Most importantly, ByteString is the native type for the bytes fields within Protobuf messages. It ensures seamless and efficient serialization and deserialization. We can see this by looking at a simple Protobuf definition:

message UserData {
  string name = 1;
  bytes profile_image = 2;
}

The generated Java class will represent the profile_image field as a ByteString, not a byte[]. This integration is a core part of Protobuf’s design.

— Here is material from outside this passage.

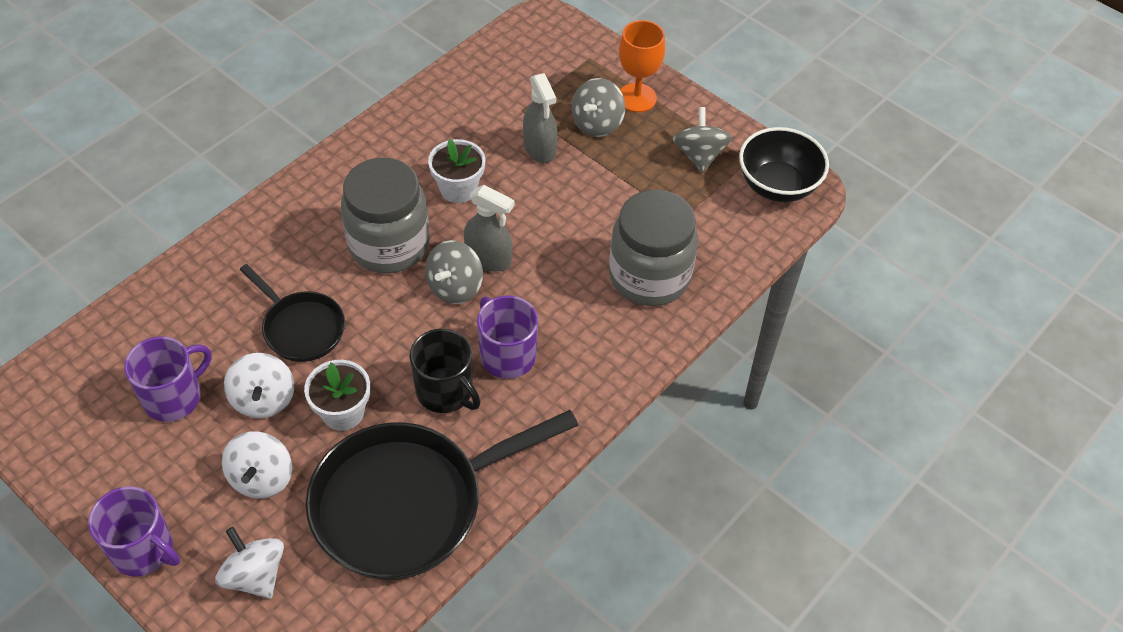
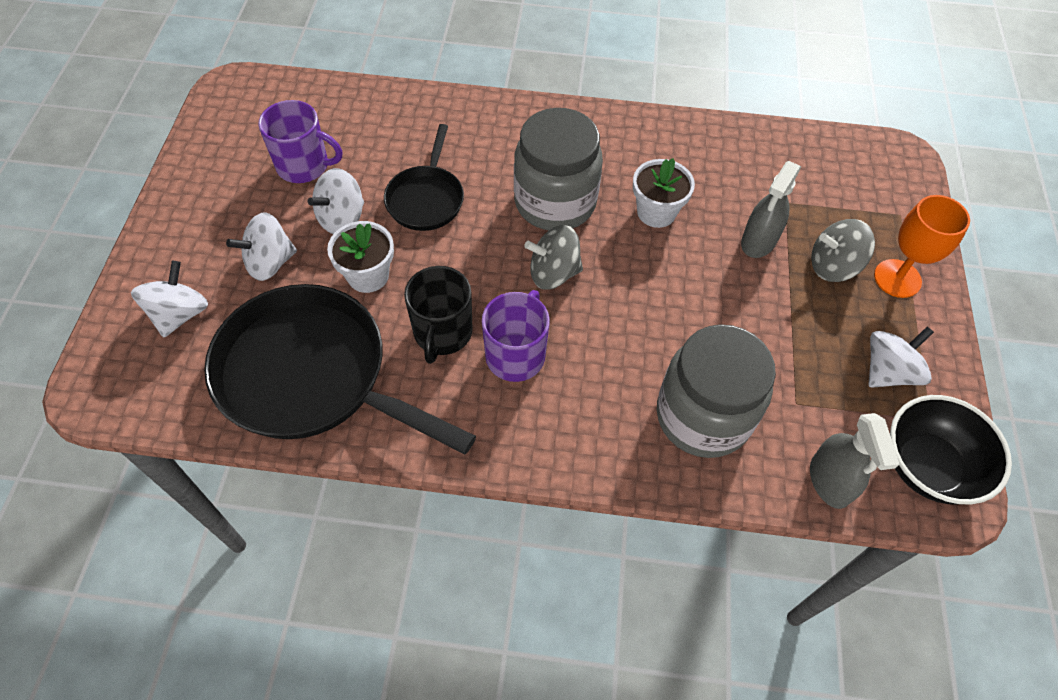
camera: 55 degrees right, 5 degrees up
purple mug [88,486,180,576] -> none
grey spray bottle [464,185,515,272] -> grey spray bottle moved to [810,413,900,509]
grey spinning top [673,107,732,173] -> white spinning top [869,327,934,388]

6. Conversion Between Types

When working with common scenarios, we’ll often need to convert between byte[] and ByteString when interoperating with standard Java APIs.

6.1. byte[] to ByteString

To convert a byte[] to a ByteString, we use the static ByteString.copyFrom() method. This operation creates a new ByteString and copies the data, ensuring the new instance’s immutability:

@Test
public void givenByteArray_whenCopiedToByteString_thenDataIsCopied() {
    // We'll start with a mutable byte array
    byte[] byteArray = new byte[] { 0x01, 0x02, 0x03 };
        
    // Create a new ByteString from it
    ByteString byteString = ByteString.copyFrom(byteArray);

    // We'll assert that the data is the same
    assertEquals(byteArray[0], byteString.byteAt(0));
        
    // Here, we change the original array
    byteArray[0] = 0x05;

    // Note, the ByteString remains unchanged, confirming the copy
    assertEquals(1, byteString.byteAt(0));
    assertNotSame(byteArray, byteString.toByteArray());
}

6.2. ByteString to byte[]

The conversion in the other direction uses the toByteArray() method. This method returns a new byte[] instance with a copy of the ByteString‘s data:

@Test
public void givenByteString_whenConvertedToByteArray_thenDataIsCopied() {
    // We'll start with an immutable ByteString
    ByteString byteString = ByteString.copyFromUtf8("Baeldung");
        
    // Create a mutable byte array from it
    byte[] byteArray = byteString.toByteArray();

    // Here, the byte array now has a copy of the data
    assertEquals('B', (char) byteArray[0]);
        
    // We'll change the new array
    byteArray[0] = 'X';

    // Note, the original ByteString remains unchanged
    assertEquals('B', (char) byteString.byteAt(0));
    assertNotSame(byteArray, byteString.toByteArray());
}

It’s essential to note that both conversions involve a complete data copy, which can introduce overhead for large byte sequences.

7. Conclusion

In this article, we first explored the fundamental differences between byte[] and ByteString, starting with the mutable nature of byte[] and its use in low-level stream operations. We also examined the key differences in performance and API, and finally, saw how to convert between the two types.

Ultimately, the choice between them comes down to a simple principle: we use byte[] for mutable, general-purpose buffers, and we use ByteString as the default for all binary data in our Protobuf messages.